Pressing the ignition button, and pulling away in silence was a disconcerting experience, as was the fact the acceleration was perfectly smooth and seemingly unending. I ran out of road before I ran out of the opportunity to accelerate. Tesla Motors was founded in 2003 by a group of engineers who wanted to prove that electric cars could be better than gasoline-powered cars.They are huge in California and what they produced in people was something powerful I wished I could bottle. At the very least I can pass on here what I learned in what I would like to call the Tesla Test, with four quick questions for the Church.
1. Is there a refusal to accept the status quo?

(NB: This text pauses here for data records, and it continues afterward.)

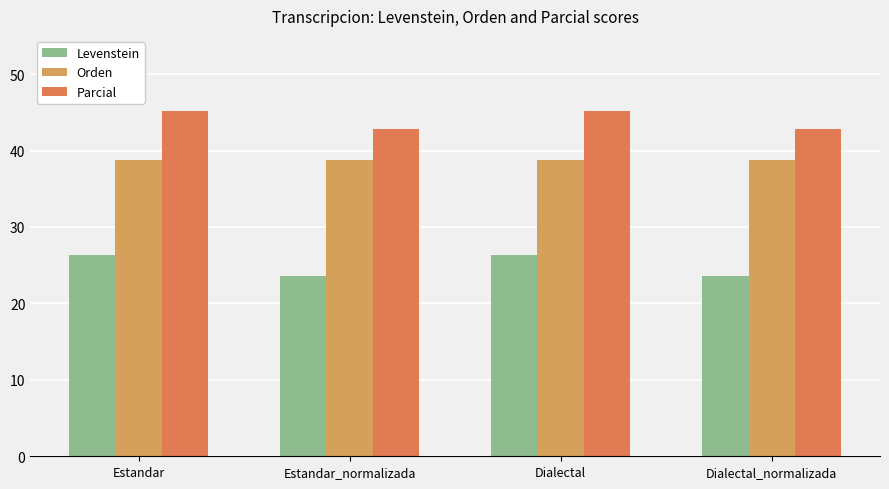

Reading left to right, what are all the values shown in this chart?

Levenstein: Estandar=26.3	Estandar_normalizada=23.5	Dialectal=26.3	Dialectal_normalizada=23.5
Orden: Estandar=38.7	Estandar_normalizada=38.7	Dialectal=38.7	Dialectal_normalizada=38.7
Parcial: Estandar=45.2	Estandar_normalizada=42.9	Dialectal=45.2	Dialectal_normalizada=42.9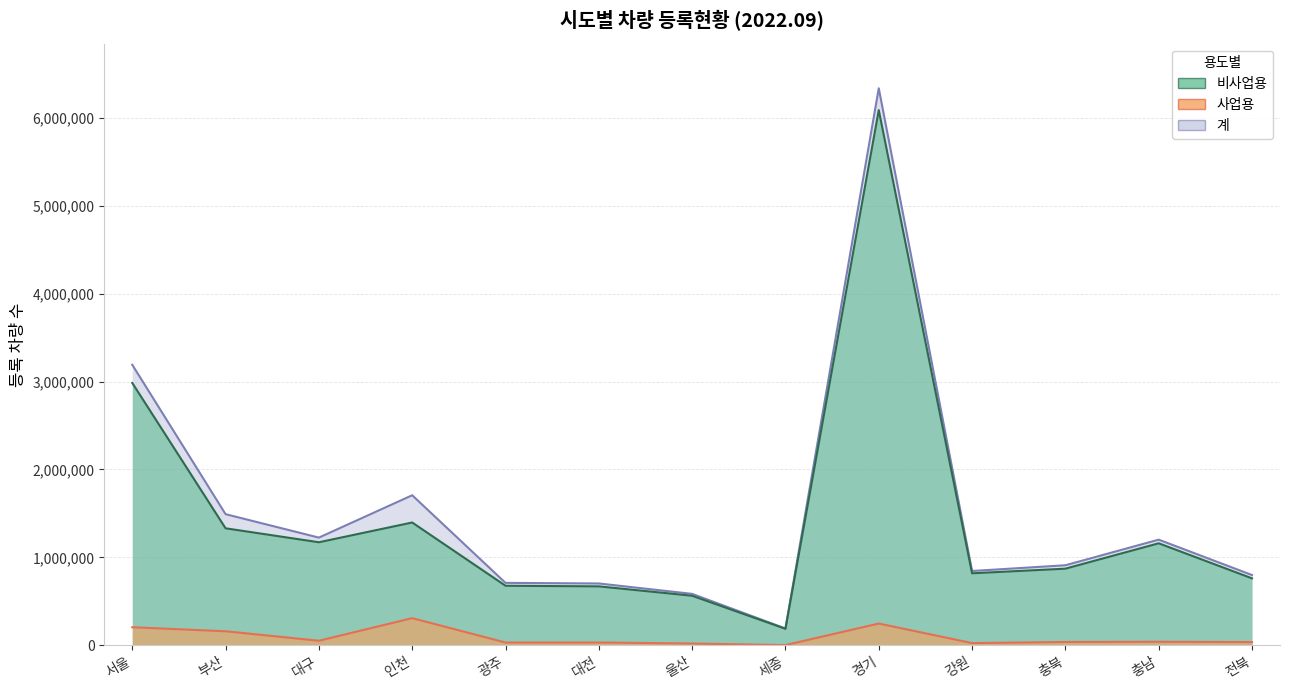

Which series has the largest total across all categories?

계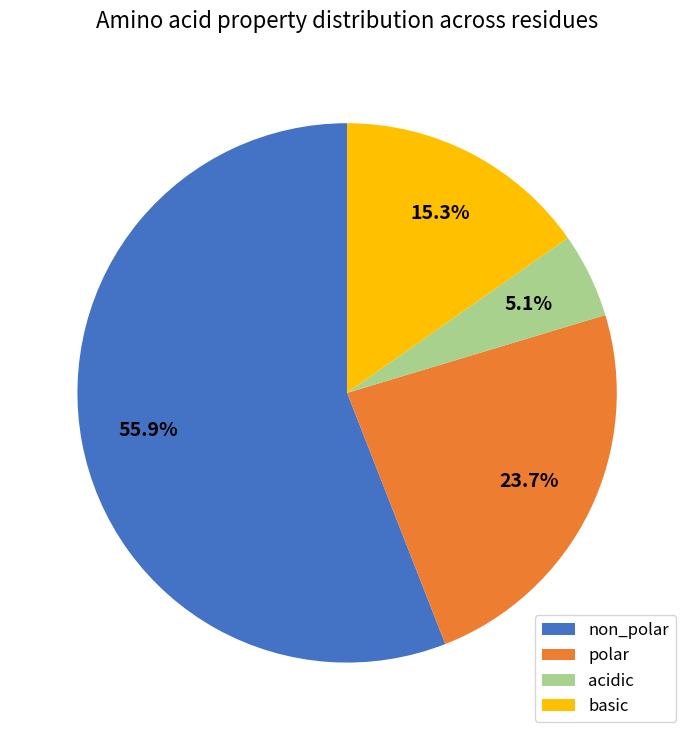

How many segments does this pie chart have?

4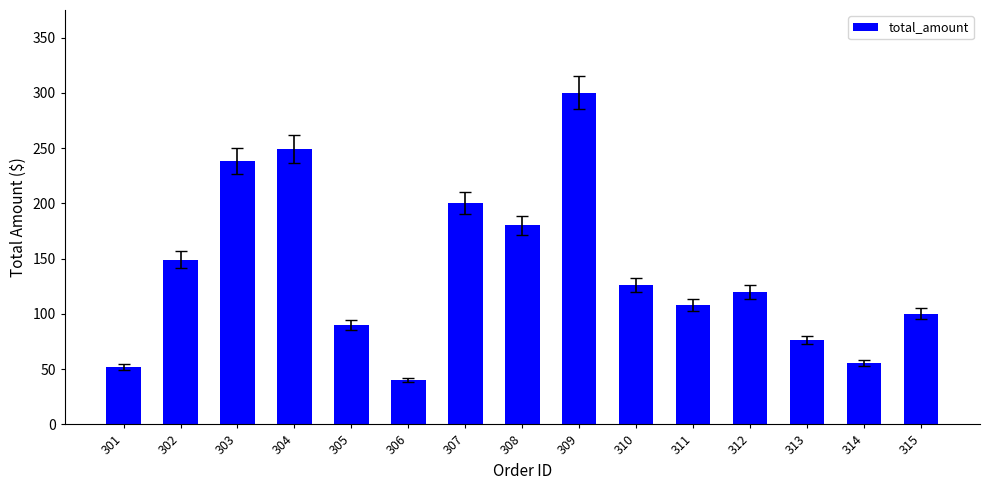

At which category does the chart reach its minimum across all series?

306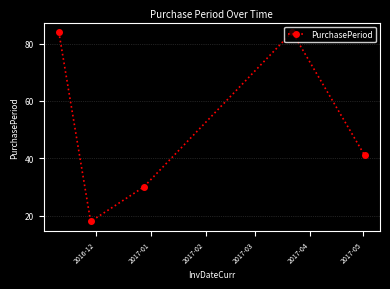

Does the chart display data point markers on the line(s)?

Yes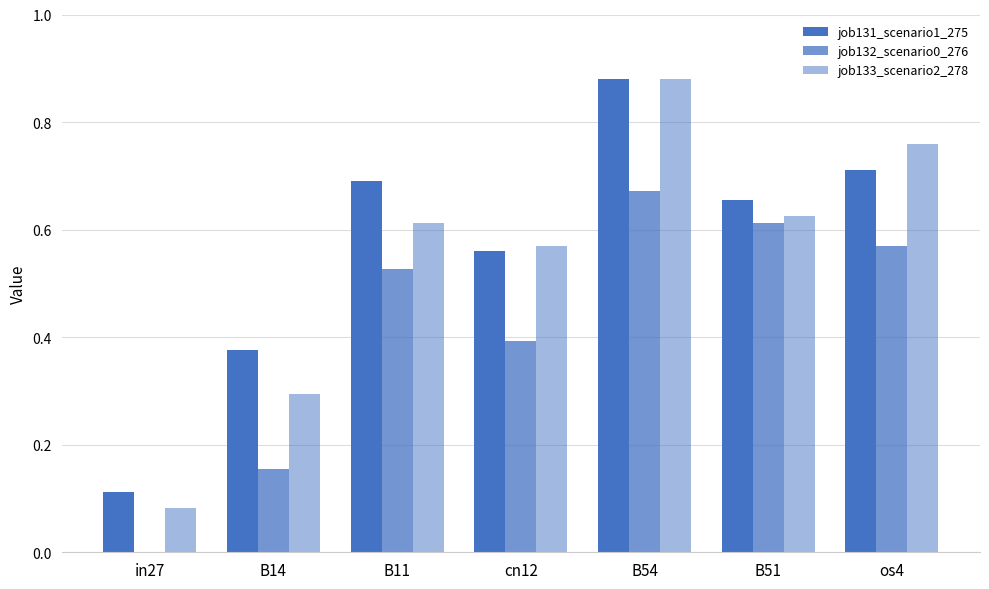

Are the bars horizontal?

No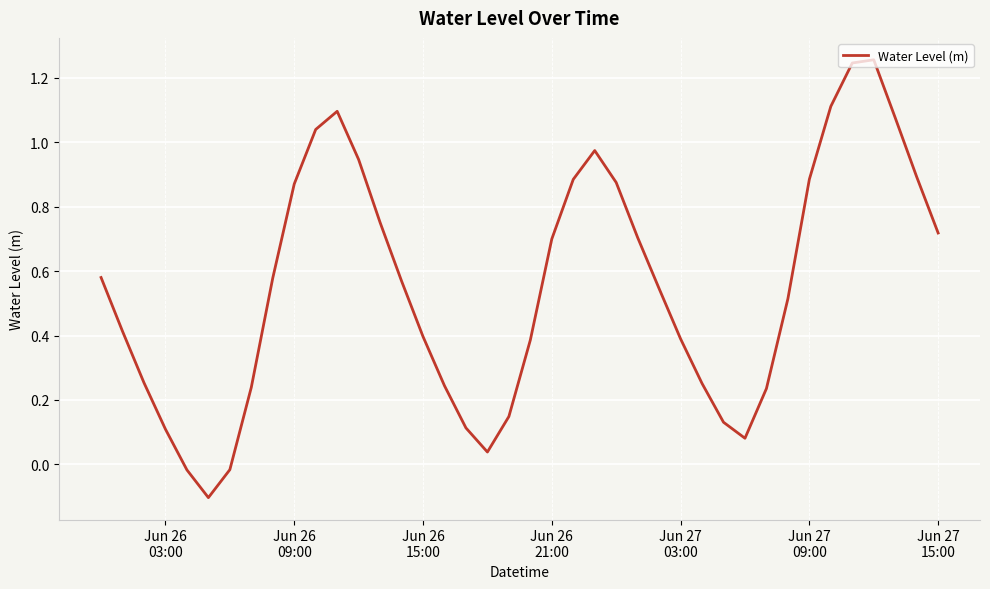

What is the difference between the maximum and minimum values?

1.4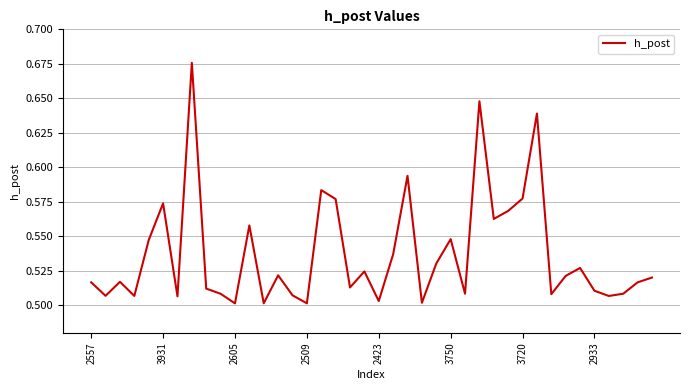

How many lines are shown in the chart?

1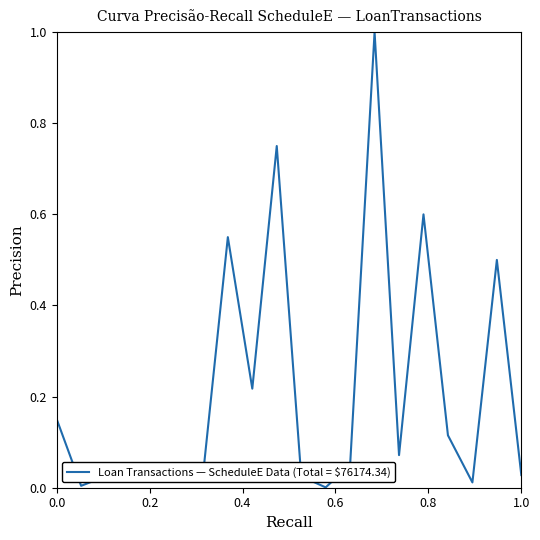

What is the greatest value displayed?

1.0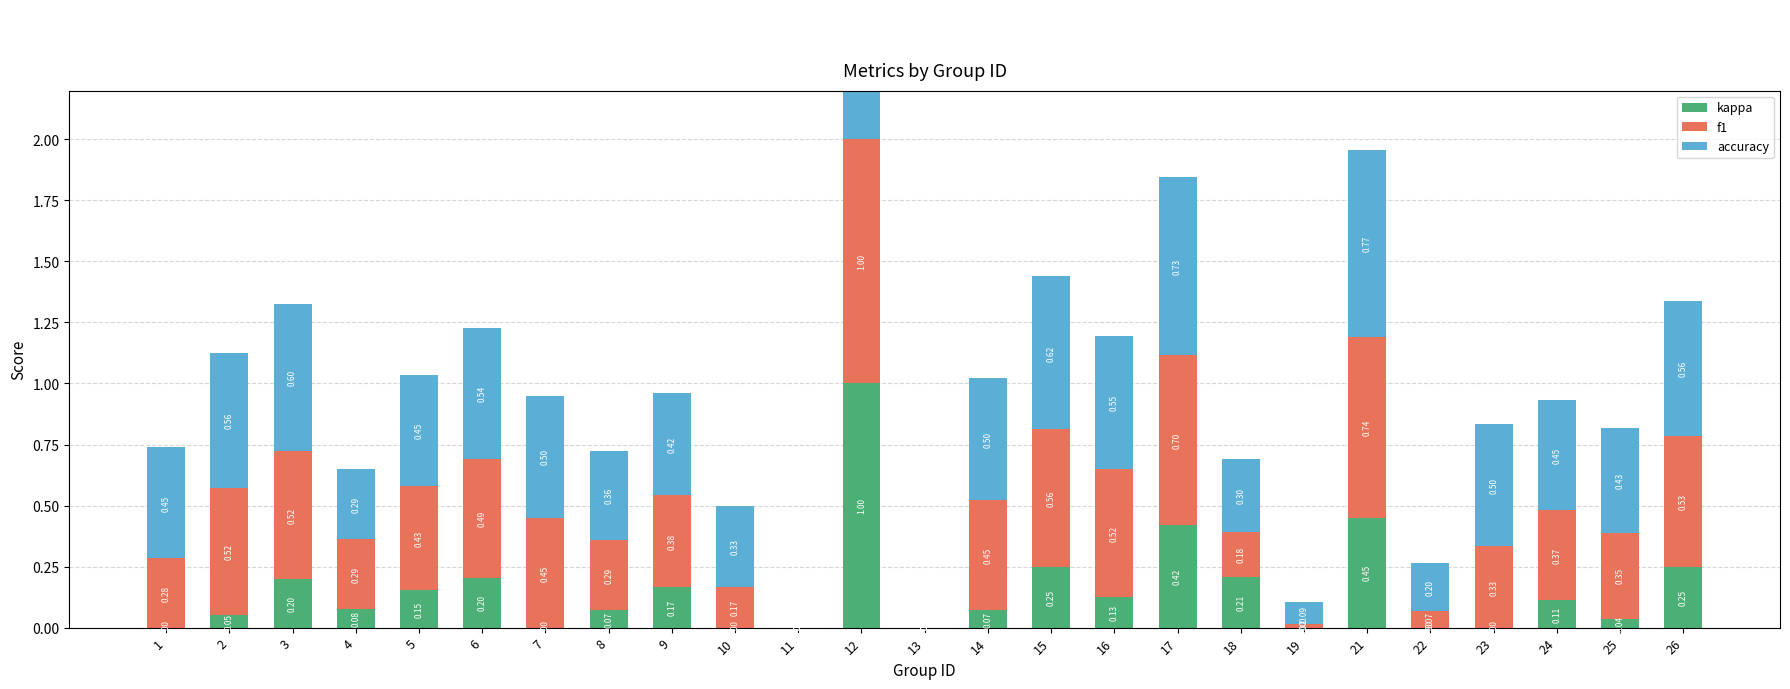

What are all the series names shown in the legend?

kappa, f1, accuracy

You can’t help but admire Tesla’s vision. In a nation dominated by gas guzzlers (two of the cars I travelled in during my brief visit to California had 5.4 litre engines), Tesla decided to launch the world’s first electric sports car: the Tesla Roadster. In an electric vehicle market dominated by affordable commuter models, Tesla aimed at the high end luxury car market. Elon Musk, the company’s bold CEO, explained that he was competing with “150 years and trillions of dollars spent on gasoline cars.” For most of us, that level of challenge to the status quo and that number of hurdles to cross would have quickly sunk us and our enthusiasm. But for Musk the challenge seemed to energise him.
I would love to see this never-say-die spirit in our churches. A go-get-it attitude that does not settle for accepted norms, but aims to change the culture. We have been given a picture of the future of humanity in the Bible, the coming Kingdom of God, which should propel us forwards with even greater confidence than Musk could ever muster. It is not too late for a disruptive innovation in the way that the Church relates to our culture, or the way the gospel is communicated. It’s time for some kingdom dreamers to start making dreams a reality.